▶ **EXERCISE OBJECTIVE**
Beneath this task are records; tally the lines in them that contain "Puzzle" and report only the number.

▶ **INFORMATION**
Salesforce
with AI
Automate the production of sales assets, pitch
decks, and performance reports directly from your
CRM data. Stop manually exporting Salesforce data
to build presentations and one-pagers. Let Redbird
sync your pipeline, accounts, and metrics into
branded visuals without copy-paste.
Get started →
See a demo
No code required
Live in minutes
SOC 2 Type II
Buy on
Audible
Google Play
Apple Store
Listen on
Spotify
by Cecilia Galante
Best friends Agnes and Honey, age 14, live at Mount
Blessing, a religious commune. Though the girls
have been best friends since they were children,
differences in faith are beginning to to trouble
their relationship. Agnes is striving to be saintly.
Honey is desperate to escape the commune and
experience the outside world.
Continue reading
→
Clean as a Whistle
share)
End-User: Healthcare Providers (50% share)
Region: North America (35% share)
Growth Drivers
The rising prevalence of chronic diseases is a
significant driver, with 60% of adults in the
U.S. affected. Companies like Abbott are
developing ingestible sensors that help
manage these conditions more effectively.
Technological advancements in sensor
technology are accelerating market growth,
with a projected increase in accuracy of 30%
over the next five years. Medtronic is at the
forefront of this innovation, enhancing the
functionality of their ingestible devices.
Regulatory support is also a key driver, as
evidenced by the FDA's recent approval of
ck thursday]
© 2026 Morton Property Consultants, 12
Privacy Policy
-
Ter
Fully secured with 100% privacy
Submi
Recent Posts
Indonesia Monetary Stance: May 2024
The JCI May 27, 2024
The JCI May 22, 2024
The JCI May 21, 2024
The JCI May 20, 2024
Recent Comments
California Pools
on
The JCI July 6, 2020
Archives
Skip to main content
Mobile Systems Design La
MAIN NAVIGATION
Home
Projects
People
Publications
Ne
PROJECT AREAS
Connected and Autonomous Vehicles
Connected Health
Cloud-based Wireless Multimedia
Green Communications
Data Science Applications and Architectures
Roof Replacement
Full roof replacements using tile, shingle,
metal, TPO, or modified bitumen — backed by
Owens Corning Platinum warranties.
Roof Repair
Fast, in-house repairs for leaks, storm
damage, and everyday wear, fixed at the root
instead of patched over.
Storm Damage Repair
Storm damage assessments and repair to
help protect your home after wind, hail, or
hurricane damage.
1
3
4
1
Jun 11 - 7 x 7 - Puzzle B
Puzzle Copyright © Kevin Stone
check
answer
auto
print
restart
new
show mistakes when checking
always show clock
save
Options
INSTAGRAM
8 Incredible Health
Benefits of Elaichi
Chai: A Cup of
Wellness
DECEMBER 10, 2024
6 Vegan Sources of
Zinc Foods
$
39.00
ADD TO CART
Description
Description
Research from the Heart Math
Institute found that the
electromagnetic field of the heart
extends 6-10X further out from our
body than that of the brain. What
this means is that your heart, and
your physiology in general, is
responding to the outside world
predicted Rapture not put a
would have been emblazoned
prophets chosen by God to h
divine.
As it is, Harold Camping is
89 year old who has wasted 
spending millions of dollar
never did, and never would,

▶ **EXERCISE RESULT**
2